During the year both Mike and Eddie became Christians. Later Mike was asked what made the difference. He said it certainly was not the intellectual discussions. David did not win one of those debates, but he won Mike's trust. He consistently cared for Mike as a person. Mike began to see that David's caring was the incarnation of Christ's caring for him. Mike also said that he saw within the small group the truth of Christ being lived out in community as he observed people in the small group loving each other and beginning to love him. For Mike the small group was the gospel in action.

Each of the leaders we looked at—Liz, Jonathan and Jack—made a difference. Each of them had different gifts and unique groups. However, God worked in them and through them to develop a small group that changed lives. God wants to work in you and through you to make a difference with your small group.

Understanding the Chapter


1. Read Acts 17:16-34. Trace Paul's strategy in Athens.

2. Compare this strategy with Paul's strategy in more Jewish settings like Pisidian Antioch (Acts 13:13-52).


1. What characteristics would you use to describe your student generation?

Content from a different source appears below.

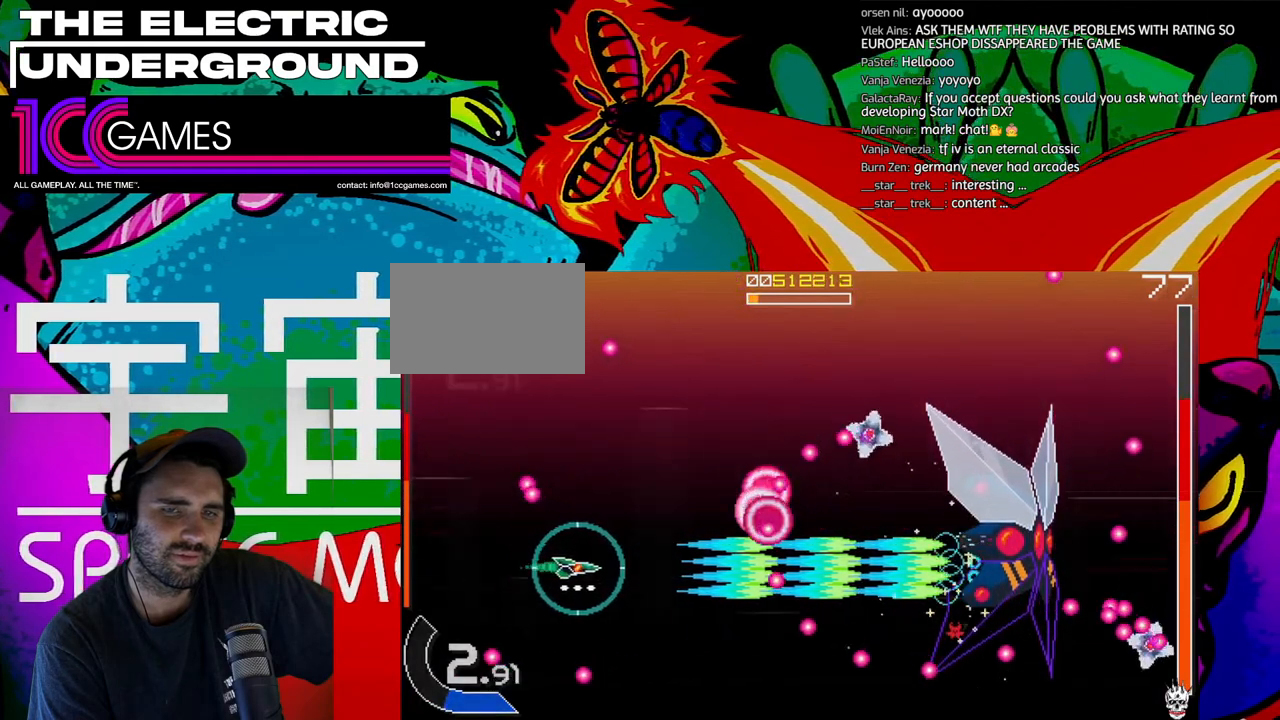
{"dt_ms": 500, "buttons": ["SQUARE", "TRIANGLE"], "left_stick": "center", "events": [[67, "left_stick", "right"], [167, "left_stick", "down"], [467, "left_stick", "center"]]}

2. How might these characteristics shape your strategy for ministering to your fellow students?

3. Last year what role did your small group have in accomplishing the vision of building a fellowship, developing disciples and engaging the campus with the gospel?

4. What role do you want this coming year's small group to have in building, developing and engaging the campus?


1. List ways you would like to make a difference in your small group.

2. Commit yourself to praying daily for members of your small group.